**What you have to do**
Leave out the pictures and copy each record below exactly.

**Material shown**
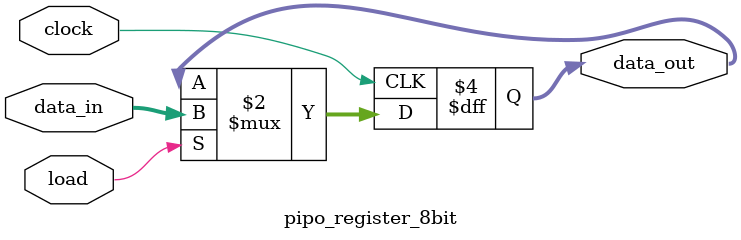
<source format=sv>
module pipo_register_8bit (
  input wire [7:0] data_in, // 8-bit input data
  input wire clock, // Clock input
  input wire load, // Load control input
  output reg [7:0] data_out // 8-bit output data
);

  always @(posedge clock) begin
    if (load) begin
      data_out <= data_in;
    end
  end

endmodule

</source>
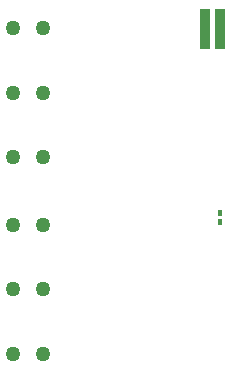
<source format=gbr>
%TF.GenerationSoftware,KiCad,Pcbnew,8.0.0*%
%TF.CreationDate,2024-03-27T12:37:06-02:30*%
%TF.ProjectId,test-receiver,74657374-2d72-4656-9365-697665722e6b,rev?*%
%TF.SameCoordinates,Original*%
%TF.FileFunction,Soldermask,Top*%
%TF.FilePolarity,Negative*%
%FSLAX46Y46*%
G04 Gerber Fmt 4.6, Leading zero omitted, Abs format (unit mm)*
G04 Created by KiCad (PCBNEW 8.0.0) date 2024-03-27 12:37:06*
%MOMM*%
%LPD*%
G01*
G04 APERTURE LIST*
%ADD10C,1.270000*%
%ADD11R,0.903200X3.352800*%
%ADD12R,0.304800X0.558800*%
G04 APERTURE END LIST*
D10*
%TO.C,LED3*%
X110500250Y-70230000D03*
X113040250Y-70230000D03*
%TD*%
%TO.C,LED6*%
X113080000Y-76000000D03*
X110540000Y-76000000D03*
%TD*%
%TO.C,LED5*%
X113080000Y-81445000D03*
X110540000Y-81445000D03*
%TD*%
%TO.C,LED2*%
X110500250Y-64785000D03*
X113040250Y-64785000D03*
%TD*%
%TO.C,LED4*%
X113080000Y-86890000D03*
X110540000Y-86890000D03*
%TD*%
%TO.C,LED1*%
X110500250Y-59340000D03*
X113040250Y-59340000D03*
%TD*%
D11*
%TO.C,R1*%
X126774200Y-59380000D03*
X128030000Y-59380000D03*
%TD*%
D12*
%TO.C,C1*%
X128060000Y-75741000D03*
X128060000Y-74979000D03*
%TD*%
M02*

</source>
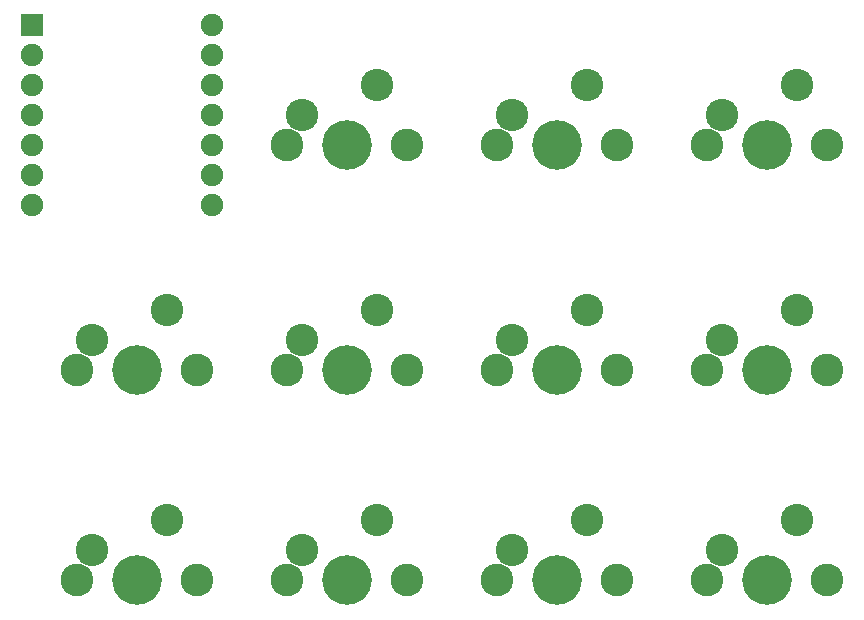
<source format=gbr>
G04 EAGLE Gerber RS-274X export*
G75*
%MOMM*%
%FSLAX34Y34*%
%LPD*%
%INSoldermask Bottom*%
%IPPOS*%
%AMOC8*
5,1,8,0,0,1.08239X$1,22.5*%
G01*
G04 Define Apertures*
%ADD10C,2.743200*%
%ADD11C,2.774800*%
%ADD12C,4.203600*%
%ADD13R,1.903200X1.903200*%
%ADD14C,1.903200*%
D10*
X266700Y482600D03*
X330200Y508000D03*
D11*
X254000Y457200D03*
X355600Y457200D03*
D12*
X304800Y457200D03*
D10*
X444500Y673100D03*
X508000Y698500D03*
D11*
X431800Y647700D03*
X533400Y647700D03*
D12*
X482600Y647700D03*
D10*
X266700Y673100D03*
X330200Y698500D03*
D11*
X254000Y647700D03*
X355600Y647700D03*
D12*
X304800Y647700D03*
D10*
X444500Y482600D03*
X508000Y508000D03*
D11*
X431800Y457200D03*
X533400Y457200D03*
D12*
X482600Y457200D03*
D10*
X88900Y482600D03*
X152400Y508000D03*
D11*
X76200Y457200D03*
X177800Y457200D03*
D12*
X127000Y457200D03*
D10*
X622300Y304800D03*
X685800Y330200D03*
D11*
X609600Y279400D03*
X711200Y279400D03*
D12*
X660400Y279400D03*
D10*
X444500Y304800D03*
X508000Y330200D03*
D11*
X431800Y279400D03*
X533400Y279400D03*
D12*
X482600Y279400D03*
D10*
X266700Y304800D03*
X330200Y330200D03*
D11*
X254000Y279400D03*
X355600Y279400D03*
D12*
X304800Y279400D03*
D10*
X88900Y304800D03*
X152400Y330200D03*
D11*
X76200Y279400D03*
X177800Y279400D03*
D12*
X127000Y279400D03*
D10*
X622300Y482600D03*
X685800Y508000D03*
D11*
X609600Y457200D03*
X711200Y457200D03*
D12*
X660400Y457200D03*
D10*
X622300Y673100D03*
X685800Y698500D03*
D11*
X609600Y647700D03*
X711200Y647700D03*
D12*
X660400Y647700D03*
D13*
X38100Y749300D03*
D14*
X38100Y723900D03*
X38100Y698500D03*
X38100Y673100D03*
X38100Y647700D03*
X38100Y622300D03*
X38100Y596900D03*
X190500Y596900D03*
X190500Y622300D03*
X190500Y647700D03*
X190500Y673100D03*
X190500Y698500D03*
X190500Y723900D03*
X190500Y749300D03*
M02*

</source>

**Result of this exercise**
<source format=sv>
module pipo_register_8bit (
  input wire [7:0] data_in, // 8-bit input data
  input wire clock, // Clock input
  input wire load, // Load control input
  output reg [7:0] data_out // 8-bit output data
);

  always @(posedge clock) begin
    if (load) begin
      data_out <= data_in;
    end
  end

endmodule

</source>
<source format=gbr>
%TF.GenerationSoftware,KiCad,Pcbnew,8.0.0*%
%TF.CreationDate,2024-03-27T12:37:06-02:30*%
%TF.ProjectId,test-receiver,74657374-2d72-4656-9365-697665722e6b,rev?*%
%TF.SameCoordinates,Original*%
%TF.FileFunction,Soldermask,Top*%
%TF.FilePolarity,Negative*%
%FSLAX46Y46*%
G04 Gerber Fmt 4.6, Leading zero omitted, Abs format (unit mm)*
G04 Created by KiCad (PCBNEW 8.0.0) date 2024-03-27 12:37:06*
%MOMM*%
%LPD*%
G01*
G04 APERTURE LIST*
%ADD10C,1.270000*%
%ADD11R,0.903200X3.352800*%
%ADD12R,0.304800X0.558800*%
G04 APERTURE END LIST*
D10*
%TO.C,LED3*%
X110500250Y-70230000D03*
X113040250Y-70230000D03*
%TD*%
%TO.C,LED6*%
X113080000Y-76000000D03*
X110540000Y-76000000D03*
%TD*%
%TO.C,LED5*%
X113080000Y-81445000D03*
X110540000Y-81445000D03*
%TD*%
%TO.C,LED2*%
X110500250Y-64785000D03*
X113040250Y-64785000D03*
%TD*%
%TO.C,LED4*%
X113080000Y-86890000D03*
X110540000Y-86890000D03*
%TD*%
%TO.C,LED1*%
X110500250Y-59340000D03*
X113040250Y-59340000D03*
%TD*%
D11*
%TO.C,R1*%
X126774200Y-59380000D03*
X128030000Y-59380000D03*
%TD*%
D12*
%TO.C,C1*%
X128060000Y-75741000D03*
X128060000Y-74979000D03*
%TD*%
M02*

</source>
<source format=gbr>
G04 EAGLE Gerber RS-274X export*
G75*
%MOMM*%
%FSLAX34Y34*%
%LPD*%
%INSoldermask Bottom*%
%IPPOS*%
%AMOC8*
5,1,8,0,0,1.08239X$1,22.5*%
G01*
G04 Define Apertures*
%ADD10C,2.743200*%
%ADD11C,2.774800*%
%ADD12C,4.203600*%
%ADD13R,1.903200X1.903200*%
%ADD14C,1.903200*%
D10*
X266700Y482600D03*
X330200Y508000D03*
D11*
X254000Y457200D03*
X355600Y457200D03*
D12*
X304800Y457200D03*
D10*
X444500Y673100D03*
X508000Y698500D03*
D11*
X431800Y647700D03*
X533400Y647700D03*
D12*
X482600Y647700D03*
D10*
X266700Y673100D03*
X330200Y698500D03*
D11*
X254000Y647700D03*
X355600Y647700D03*
D12*
X304800Y647700D03*
D10*
X444500Y482600D03*
X508000Y508000D03*
D11*
X431800Y457200D03*
X533400Y457200D03*
D12*
X482600Y457200D03*
D10*
X88900Y482600D03*
X152400Y508000D03*
D11*
X76200Y457200D03*
X177800Y457200D03*
D12*
X127000Y457200D03*
D10*
X622300Y304800D03*
X685800Y330200D03*
D11*
X609600Y279400D03*
X711200Y279400D03*
D12*
X660400Y279400D03*
D10*
X444500Y304800D03*
X508000Y330200D03*
D11*
X431800Y279400D03*
X533400Y279400D03*
D12*
X482600Y279400D03*
D10*
X266700Y304800D03*
X330200Y330200D03*
D11*
X254000Y279400D03*
X355600Y279400D03*
D12*
X304800Y279400D03*
D10*
X88900Y304800D03*
X152400Y330200D03*
D11*
X76200Y279400D03*
X177800Y279400D03*
D12*
X127000Y279400D03*
D10*
X622300Y482600D03*
X685800Y508000D03*
D11*
X609600Y457200D03*
X711200Y457200D03*
D12*
X660400Y457200D03*
D10*
X622300Y673100D03*
X685800Y698500D03*
D11*
X609600Y647700D03*
X711200Y647700D03*
D12*
X660400Y647700D03*
D13*
X38100Y749300D03*
D14*
X38100Y723900D03*
X38100Y698500D03*
X38100Y673100D03*
X38100Y647700D03*
X38100Y622300D03*
X38100Y596900D03*
X190500Y596900D03*
X190500Y622300D03*
X190500Y647700D03*
X190500Y673100D03*
X190500Y698500D03*
X190500Y723900D03*
X190500Y749300D03*
M02*

</source>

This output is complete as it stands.